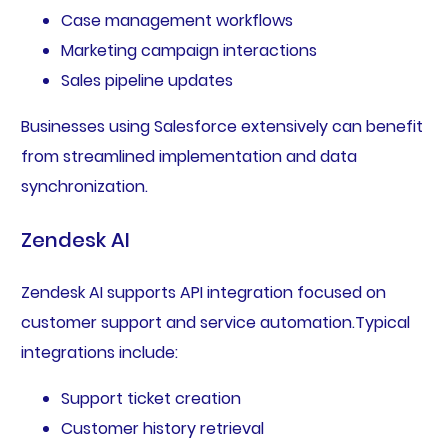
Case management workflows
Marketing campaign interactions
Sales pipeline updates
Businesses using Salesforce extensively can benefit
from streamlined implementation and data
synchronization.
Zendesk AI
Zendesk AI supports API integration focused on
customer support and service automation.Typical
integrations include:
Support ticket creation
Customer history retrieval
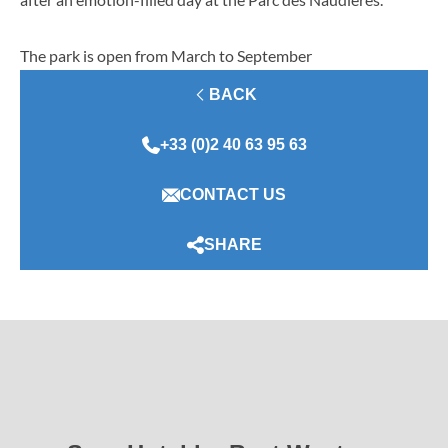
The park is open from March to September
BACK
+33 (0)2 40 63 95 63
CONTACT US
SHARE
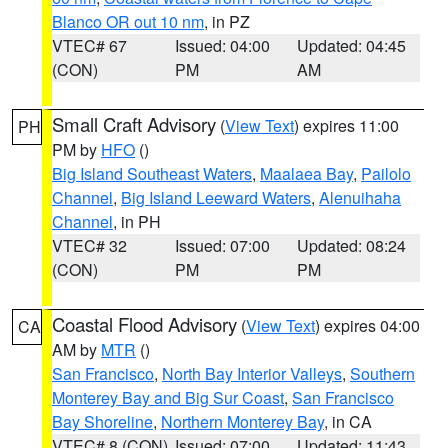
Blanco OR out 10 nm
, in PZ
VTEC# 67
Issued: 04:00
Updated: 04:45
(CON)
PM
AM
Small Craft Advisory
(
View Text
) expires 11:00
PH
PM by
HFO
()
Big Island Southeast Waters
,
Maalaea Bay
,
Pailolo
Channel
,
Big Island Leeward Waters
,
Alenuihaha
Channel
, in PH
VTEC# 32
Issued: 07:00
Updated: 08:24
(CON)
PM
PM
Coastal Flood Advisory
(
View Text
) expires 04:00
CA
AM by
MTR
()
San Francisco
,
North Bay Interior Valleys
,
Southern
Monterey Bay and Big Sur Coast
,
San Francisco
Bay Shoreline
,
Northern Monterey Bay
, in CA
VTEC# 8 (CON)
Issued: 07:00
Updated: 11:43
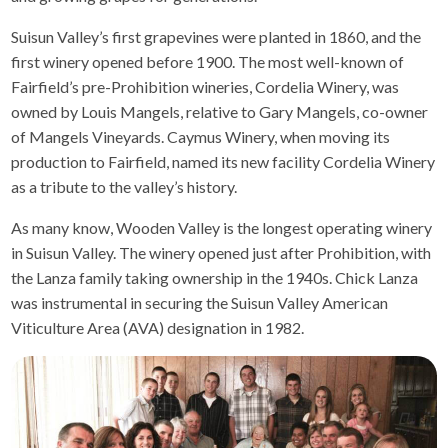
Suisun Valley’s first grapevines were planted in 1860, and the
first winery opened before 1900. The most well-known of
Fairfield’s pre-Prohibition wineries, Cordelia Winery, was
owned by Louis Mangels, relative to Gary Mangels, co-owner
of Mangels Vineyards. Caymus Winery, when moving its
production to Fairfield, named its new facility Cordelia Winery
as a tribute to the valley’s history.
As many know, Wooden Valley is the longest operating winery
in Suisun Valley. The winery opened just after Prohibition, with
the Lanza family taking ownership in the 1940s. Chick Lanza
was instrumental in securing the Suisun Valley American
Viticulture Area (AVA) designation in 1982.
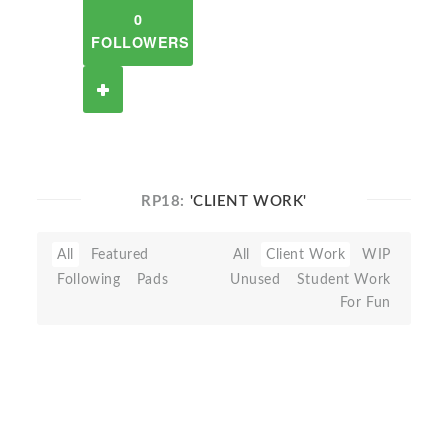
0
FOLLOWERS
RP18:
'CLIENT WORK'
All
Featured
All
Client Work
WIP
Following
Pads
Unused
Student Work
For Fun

──────────────────────────────

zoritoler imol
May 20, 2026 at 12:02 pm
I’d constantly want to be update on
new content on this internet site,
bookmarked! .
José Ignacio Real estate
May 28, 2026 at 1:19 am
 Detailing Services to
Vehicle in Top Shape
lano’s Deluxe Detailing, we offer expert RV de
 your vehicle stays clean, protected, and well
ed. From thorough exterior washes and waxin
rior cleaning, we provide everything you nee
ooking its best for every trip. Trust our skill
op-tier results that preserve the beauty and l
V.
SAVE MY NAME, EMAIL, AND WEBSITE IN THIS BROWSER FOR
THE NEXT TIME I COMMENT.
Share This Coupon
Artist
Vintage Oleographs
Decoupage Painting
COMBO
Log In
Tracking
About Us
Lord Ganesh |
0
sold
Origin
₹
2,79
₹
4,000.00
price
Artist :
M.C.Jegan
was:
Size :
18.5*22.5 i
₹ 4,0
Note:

──────────────────────────────

Determine how many lines in the data include the word "opened". Answer with that number alone.

2